The Argentine government inaugurated a solar park built with Chinese funding and technology, with an eye to illuminating more than 160,000 homes.
Cauchari Solar Park, located atop a remote mountain peak 4,000 meters above sea level, was opened Tuesday near Cauchari, a town in the province of Jujuy, which borders neighboring Chile and Bolivia.
The 390-million-U.S.-dollar project is led by Chinese company Shanghai Electric Power Construction and 85 percent funded by the Export-Import Bank of China. The local government provided the remaining 15 percent of the funds.
The solar park "is just a taste of what the locals can offer to the rest of the country," said Argentine President Mauricio Macri via a video call at the inauguration ceremony. "It is just the beginning, because Jujuy's solar energy generating capacity is almost infinite."
Cauchari Solar Park, the largest of its kind in South America, consists of three smaller parks with a generating capacity of 100 megawatts each.

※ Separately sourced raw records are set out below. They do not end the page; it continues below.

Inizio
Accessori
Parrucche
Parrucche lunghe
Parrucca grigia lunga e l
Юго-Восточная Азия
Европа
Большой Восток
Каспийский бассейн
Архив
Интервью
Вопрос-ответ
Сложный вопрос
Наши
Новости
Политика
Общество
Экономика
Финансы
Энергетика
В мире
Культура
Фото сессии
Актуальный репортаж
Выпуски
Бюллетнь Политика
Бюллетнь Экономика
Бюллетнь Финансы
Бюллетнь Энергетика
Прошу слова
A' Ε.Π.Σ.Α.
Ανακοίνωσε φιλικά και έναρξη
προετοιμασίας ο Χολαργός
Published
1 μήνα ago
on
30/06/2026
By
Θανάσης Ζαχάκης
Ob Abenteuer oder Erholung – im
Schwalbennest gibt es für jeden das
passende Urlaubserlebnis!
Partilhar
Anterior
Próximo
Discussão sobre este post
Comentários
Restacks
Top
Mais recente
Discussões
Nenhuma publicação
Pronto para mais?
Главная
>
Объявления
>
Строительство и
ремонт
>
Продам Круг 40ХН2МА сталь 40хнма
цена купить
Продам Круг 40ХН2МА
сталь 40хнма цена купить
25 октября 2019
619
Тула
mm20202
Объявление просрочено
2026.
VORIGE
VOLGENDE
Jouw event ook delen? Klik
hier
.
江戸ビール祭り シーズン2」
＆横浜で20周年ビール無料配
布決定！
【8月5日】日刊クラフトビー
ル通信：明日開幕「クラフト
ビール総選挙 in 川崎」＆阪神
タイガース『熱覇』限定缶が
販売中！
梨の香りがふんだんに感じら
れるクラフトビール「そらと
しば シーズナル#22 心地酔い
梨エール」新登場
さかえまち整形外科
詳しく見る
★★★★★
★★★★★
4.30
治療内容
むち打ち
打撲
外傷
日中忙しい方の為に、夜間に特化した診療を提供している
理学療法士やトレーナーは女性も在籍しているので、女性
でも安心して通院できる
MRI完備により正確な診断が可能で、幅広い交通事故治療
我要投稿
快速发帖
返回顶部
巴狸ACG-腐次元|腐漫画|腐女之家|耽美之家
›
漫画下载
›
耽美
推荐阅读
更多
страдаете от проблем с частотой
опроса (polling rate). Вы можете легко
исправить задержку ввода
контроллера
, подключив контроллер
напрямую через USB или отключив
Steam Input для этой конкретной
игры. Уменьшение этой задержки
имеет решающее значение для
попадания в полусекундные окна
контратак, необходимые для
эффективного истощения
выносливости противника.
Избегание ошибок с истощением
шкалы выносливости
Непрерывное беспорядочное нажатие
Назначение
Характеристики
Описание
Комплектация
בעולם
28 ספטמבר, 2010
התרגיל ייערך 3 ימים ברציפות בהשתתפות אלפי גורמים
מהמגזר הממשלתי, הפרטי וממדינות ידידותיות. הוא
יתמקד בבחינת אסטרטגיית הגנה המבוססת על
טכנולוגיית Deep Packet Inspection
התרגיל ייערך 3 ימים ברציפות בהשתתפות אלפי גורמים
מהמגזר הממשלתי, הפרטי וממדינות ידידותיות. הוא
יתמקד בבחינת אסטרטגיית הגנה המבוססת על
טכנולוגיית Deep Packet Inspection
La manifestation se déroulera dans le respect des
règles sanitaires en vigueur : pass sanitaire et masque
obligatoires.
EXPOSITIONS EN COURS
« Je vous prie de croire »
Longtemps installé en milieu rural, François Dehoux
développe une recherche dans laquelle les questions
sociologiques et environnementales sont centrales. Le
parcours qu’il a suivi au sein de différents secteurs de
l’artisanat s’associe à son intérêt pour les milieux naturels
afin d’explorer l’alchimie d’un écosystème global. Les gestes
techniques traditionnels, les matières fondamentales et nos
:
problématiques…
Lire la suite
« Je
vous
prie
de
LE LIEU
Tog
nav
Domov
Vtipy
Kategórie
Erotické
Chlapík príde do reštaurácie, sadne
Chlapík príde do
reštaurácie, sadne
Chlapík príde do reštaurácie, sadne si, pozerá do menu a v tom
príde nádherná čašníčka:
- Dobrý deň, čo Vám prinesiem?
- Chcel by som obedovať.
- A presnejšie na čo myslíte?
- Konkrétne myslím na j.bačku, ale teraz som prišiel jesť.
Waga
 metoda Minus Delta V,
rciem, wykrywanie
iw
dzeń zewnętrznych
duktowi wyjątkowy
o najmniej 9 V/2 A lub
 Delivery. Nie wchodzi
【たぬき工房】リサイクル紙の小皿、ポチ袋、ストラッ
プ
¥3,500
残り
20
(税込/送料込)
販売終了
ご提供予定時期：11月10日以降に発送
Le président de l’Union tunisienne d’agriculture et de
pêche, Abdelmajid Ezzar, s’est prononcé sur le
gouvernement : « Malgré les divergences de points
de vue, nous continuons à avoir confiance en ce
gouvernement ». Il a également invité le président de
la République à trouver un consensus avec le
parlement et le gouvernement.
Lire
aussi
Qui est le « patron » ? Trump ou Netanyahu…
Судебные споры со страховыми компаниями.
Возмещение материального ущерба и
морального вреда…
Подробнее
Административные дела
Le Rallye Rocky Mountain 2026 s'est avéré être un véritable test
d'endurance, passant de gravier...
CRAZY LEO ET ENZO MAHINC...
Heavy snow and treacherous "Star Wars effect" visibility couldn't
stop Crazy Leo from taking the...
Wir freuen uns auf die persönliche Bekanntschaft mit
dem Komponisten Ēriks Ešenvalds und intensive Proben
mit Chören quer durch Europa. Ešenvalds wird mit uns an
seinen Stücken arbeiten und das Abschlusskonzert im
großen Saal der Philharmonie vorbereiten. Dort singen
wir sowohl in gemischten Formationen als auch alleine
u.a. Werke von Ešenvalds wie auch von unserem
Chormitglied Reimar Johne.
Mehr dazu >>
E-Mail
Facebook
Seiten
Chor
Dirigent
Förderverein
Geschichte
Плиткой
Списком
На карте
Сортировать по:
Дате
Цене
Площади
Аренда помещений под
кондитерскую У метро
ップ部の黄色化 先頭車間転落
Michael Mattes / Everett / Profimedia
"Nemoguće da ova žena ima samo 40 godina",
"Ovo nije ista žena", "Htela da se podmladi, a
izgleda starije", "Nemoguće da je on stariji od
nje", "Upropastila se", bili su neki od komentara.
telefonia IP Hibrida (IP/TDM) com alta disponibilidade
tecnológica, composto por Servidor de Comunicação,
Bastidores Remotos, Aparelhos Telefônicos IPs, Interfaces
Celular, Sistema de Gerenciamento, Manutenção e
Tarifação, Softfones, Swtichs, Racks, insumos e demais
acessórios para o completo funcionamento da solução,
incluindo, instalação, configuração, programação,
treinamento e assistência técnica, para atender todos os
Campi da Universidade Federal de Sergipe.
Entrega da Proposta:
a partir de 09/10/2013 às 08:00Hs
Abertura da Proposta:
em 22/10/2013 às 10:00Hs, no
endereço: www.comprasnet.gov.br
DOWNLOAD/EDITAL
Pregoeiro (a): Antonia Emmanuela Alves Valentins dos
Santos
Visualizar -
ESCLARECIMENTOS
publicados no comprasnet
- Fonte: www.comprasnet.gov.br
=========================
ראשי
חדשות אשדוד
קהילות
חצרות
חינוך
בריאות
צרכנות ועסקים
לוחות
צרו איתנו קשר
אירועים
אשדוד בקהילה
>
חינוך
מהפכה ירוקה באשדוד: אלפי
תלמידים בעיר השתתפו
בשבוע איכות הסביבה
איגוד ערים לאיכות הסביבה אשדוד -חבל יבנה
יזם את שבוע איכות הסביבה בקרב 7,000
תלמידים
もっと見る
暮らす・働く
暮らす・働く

It has more than 1.18 million solar panels distributed across an area of 800 hectares.
The photovoltaic plant will cut carbon dioxide emissions by at least 325,000 tons, project officials told Xinhua.
The inauguration ceremony marked the completion and trial run of two of the solar parks, namely Cauchari II and III. The remaining solar park, Cauchari I, is 75 percent complete.
Cauchari Solar Park, already in the expansion process, has helped create 1,200 jobs for local residents and indigenous people, said Macri.
The inauguration ceremony also saw the presence of Jujuy Governor Gerardo Morales, Argentina's Chief of Cabinet of Ministers Marcos Pena and Secretary of Energy Gustavo Lopetegui.
Pena said the Sino-Argentine initiative shows that "not only is it possible to contribute to the diversification of the energy matrix, but also to generate jobs and produce electricity in places where it was not being done before."